→ What you will do
Would you retype the lines from the one that holds "wrist: (612, 502)" to the final line of the entries below, both ends included and exactly as written, but without pictures?

Saved entries

/---

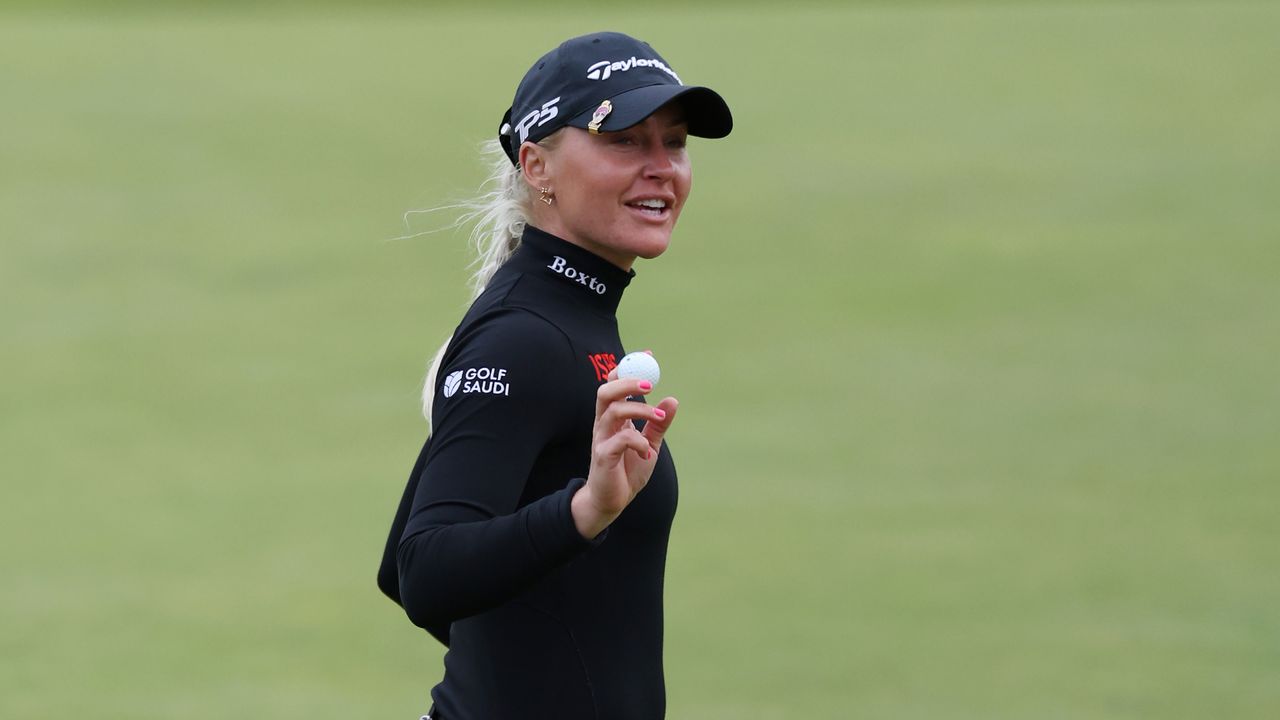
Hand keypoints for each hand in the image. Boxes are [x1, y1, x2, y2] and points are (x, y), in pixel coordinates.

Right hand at [571, 371, 677, 539]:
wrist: (612, 502)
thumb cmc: (627, 471)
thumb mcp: (649, 444)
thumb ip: (658, 424)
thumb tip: (672, 400)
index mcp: (612, 418)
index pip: (615, 384)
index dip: (629, 367)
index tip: (649, 356)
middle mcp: (603, 425)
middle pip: (606, 392)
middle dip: (627, 382)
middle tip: (651, 385)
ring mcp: (601, 440)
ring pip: (612, 411)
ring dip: (639, 410)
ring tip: (658, 417)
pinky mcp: (603, 457)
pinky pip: (619, 440)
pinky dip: (637, 442)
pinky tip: (647, 453)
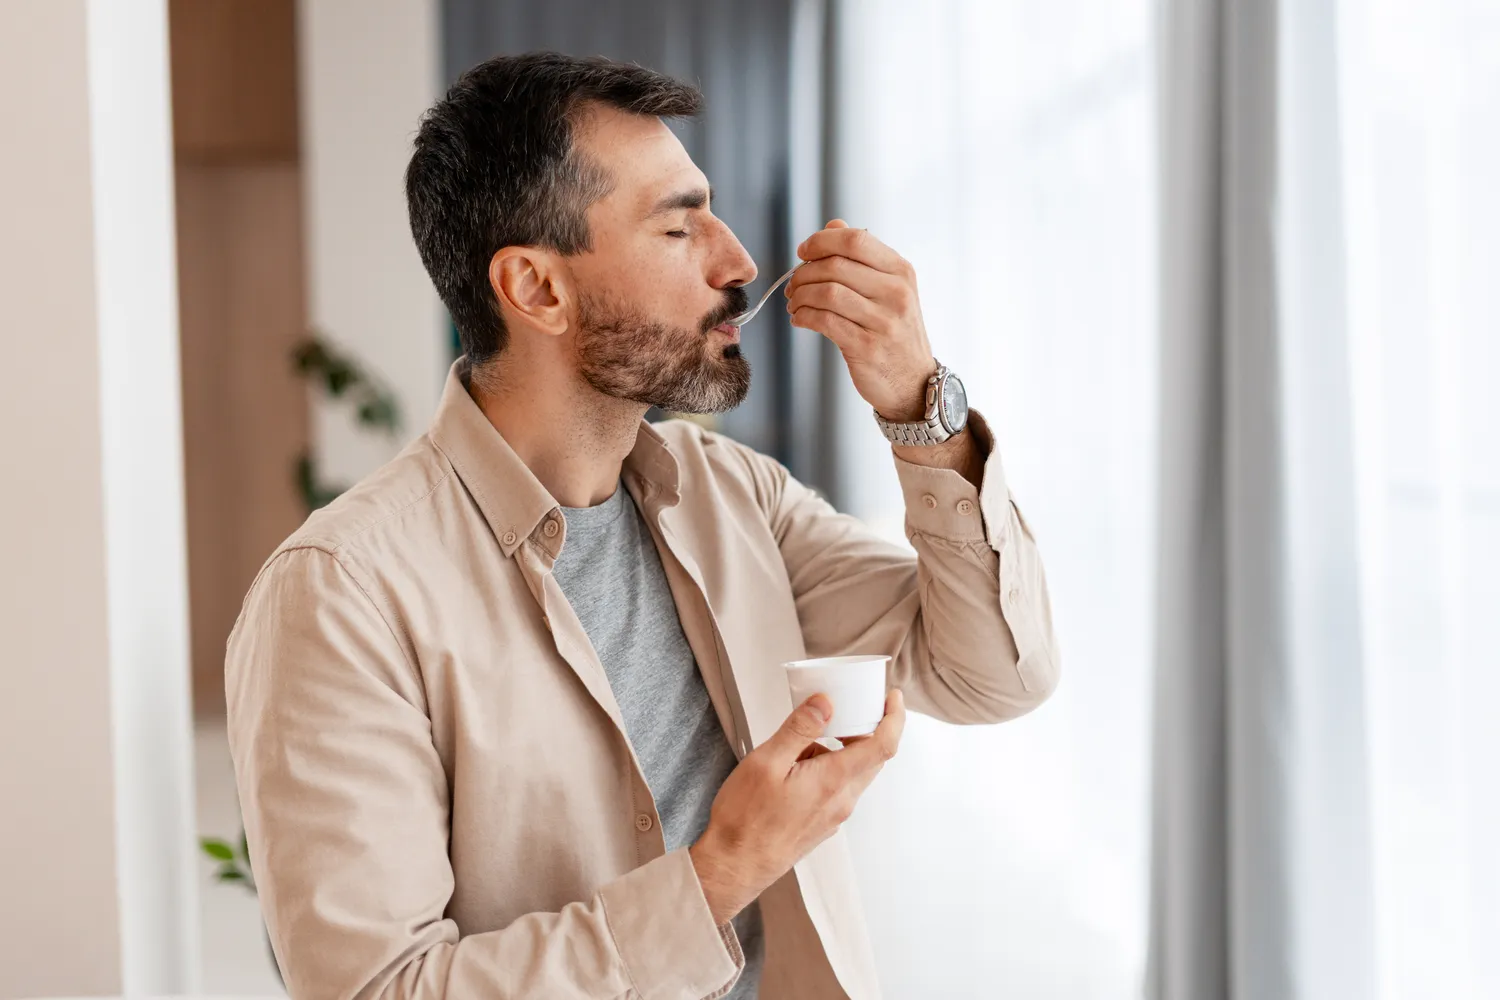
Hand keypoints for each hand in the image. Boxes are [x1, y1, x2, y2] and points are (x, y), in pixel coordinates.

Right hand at [689, 689, 905, 924]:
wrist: (735, 866)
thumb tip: (826, 703)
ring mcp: (834, 816)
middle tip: (839, 709)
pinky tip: (792, 769)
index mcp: (834, 781)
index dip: (895, 717)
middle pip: (871, 757)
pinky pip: (836, 788)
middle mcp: (842, 801)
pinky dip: (825, 768)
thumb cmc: (746, 818)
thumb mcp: (766, 761)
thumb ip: (799, 729)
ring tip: (796, 746)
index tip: (893, 697)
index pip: (883, 745)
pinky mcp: (822, 823)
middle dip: (862, 729)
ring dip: (836, 750)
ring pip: (851, 772)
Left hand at [785, 220, 935, 420]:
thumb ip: (863, 256)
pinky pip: (825, 322)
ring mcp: (883, 321)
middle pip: (835, 266)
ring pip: (827, 293)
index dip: (821, 241)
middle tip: (793, 286)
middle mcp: (896, 293)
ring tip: (794, 304)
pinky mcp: (866, 347)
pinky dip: (804, 317)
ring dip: (800, 296)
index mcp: (901, 272)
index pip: (855, 239)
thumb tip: (833, 225)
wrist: (914, 382)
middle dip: (803, 273)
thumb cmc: (896, 331)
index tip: (803, 252)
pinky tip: (799, 319)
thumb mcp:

\---

→ Final answer
wrist: (612, 502)
thumb cmc: (627, 471)
thumb mcp: (649, 444)
thumb ip: (658, 424)
thumb tip: (672, 400)
index mcp: (612, 418)
index pip: (615, 384)
index dip: (629, 367)
index tip: (649, 356)
middle mcp: (603, 425)
middle pip: (606, 392)
middle dip: (627, 382)
middle tip: (651, 385)
ring mcp: (601, 440)
ring pip: (612, 411)
ring dip: (639, 410)
ring tip: (658, 417)
pinky mcp: (603, 457)
pinky pip: (619, 440)
pinky dip: (637, 442)
pinky tip: (647, 453)
Hand keypoints for each hand in the image. Boxes are [x1, y1, x2, y2] and points are (x, y), in pixel coordinates.

Right hand at [689, 689, 905, 924]:
wrist: (735, 866)
thumb tip: (826, 703)
ring mcp: (834, 816)
middle tip: (839, 709)
pinky tip: (792, 769)
index mcp: (834, 781)
index dip: (895, 717)
middle pip: (871, 757)
pinky pip: (836, 788)
middle mcp: (842, 801)
pinky dip: (825, 768)
thumb cmc: (746, 818)
thumb mcp: (766, 761)
thumb ip: (799, 729)
ring tip: (796, 746)
index tip: (893, 697)
index pip: (883, 745)
pinky mcp: (822, 823)
middle dip: (862, 729)
ring dip: (836, 750)
ring pip: (851, 772)
Left hand at [785, 220, 935, 420]:
thumb ip: (863, 256)
pinky pip: (825, 322)
ring mcp: (883, 321)
middle pip: (835, 266)
ring pip: (827, 293)
index dip: (821, 241)
middle tip: (793, 286)
middle mcp: (896, 293)
ring tip: (794, 304)
pinky mcp: (866, 347)
pinky dip: (804, 317)
ring dip: (800, 296)
index mcp: (901, 272)
index pip: (855, 239)
thumb tip: (833, 225)
wrist: (914, 382)
middle dip: (803, 273)
thumb cmc: (896, 331)
index tip: (803, 252)
pinky tip: (799, 319)
thumb mcp:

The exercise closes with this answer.